King explained: “We’re making a slightly bigger version. We went from about a 6-inch diameter mirror to about 8 inches, because the output is very large and we may someday want to capture all of that.”
Previously, equipping ships with lasers had been a “weapon-by-weapon” effort. “Each laser was sort of a one-off,” Vo said. For example, early tests aboard the USS Ponce were performed with a 30 kW laser. Future installations will involve many ships with lasers manufactured to uniform specifications that are fully integrated with ship systems. And they will have to be much more powerful to counter the emerging threats, especially those that are very difficult to target with individual projectiles.
“Threats include small uncrewed aerial vehicles as well as high-speed aircraft and missiles, which are a problem for all the military services,” Vo said. UAVs can be less than a meter wide and hard to hit with conventional weapons. But their navigational optics can be disabled when “dazzled” by a strong burst of laser light.
For larger but much faster objects, the main problem is time on target, Vo said. “If you want to take out a cruise missile flying around 500 to 600 knots [roughly the cruising speed of a commercial airliner], you’re not going to get a lot of time in which the beam is focused on the missile. So, we need to be certain that we’re putting out very high power. The faster the target, the less time on target, and the more power we need.”
“Without an RPPM, I’m not sure we can have a primary standard for higher powers up to 500 kW or a megawatt,” Vo added. “It’s hard to make a calorimeter that can handle this amount of power for durations long enough to get very accurate measurements.”
The technology will likely affect many other fields in which highly accurate measurements of laser power are important. For example, NASA’s Laser Enhanced Arc Jet Facility (LEAF) uses 200 kW of combined laser power to partially simulate the heat experienced by vehicles upon atmospheric reentry.
The broader radiation-pressure technology in the RPPM and Smart Mirror is also valuable to metrology by providing a new traceability path for measuring laser power. “It gives you alternative methods in the range of a few watts to hundreds of kilowatts,” Williams said. “Calorimetry is traceable through thermodynamics. The RPPM is traceable through the kilogram.
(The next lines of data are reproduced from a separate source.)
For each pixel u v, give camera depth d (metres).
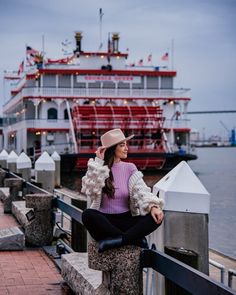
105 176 3.82
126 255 3.86
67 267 5.91
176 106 46.47
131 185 3.88
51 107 44.75
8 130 57.06
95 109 41.81
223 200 28.39
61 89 44.12
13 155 22.62
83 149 42.34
Each can be used to check the other.” And because radiation pressure does not absorb the light it is measuring, its sensitivity can be enhanced by reflecting the same light from a mirror multiple times, as seen in the High Amplification Laser-pressure Optic (HALO) being developed at NIST.
Radiation pressure-based power measurements could have impact on the future of laser-based manufacturing applications such as welding and metal additive manufacturing (3D printing). Because radiation pressure can measure the power in a laser without absorbing the light, it may eventually be deployed to monitor laser power while the laser is in use. That eliminates the need to take the laser offline to check its power.
“We may be able to adapt [the technology] for smaller additive manufacturing processes, which are increasing in the Department of Defense,” Vo said. “The big deal with additive manufacturing is to be able to lock down every aspect of the activity so that it results in reliable quality. Being able to monitor laser power in real time could help our certification process.”
However, to maximize the benefits of radiation-pressure technology for such applications, researchers will have to reduce its measurement noise, Vo explained. “If you’ve ever tried to weigh very light objects, such as in a chemistry class, you know the measurement is very sensitive to air current and vibrations in the room. These similarly affect force measurements with the RPPM.”
Metal 3D printing is typically carried out at powers below 1 kW. If radiation pressure is to be viable in these manufacturing environments, it will require development of radiation pressure power meters that are optimized for lower powers and immune to air current and vibration.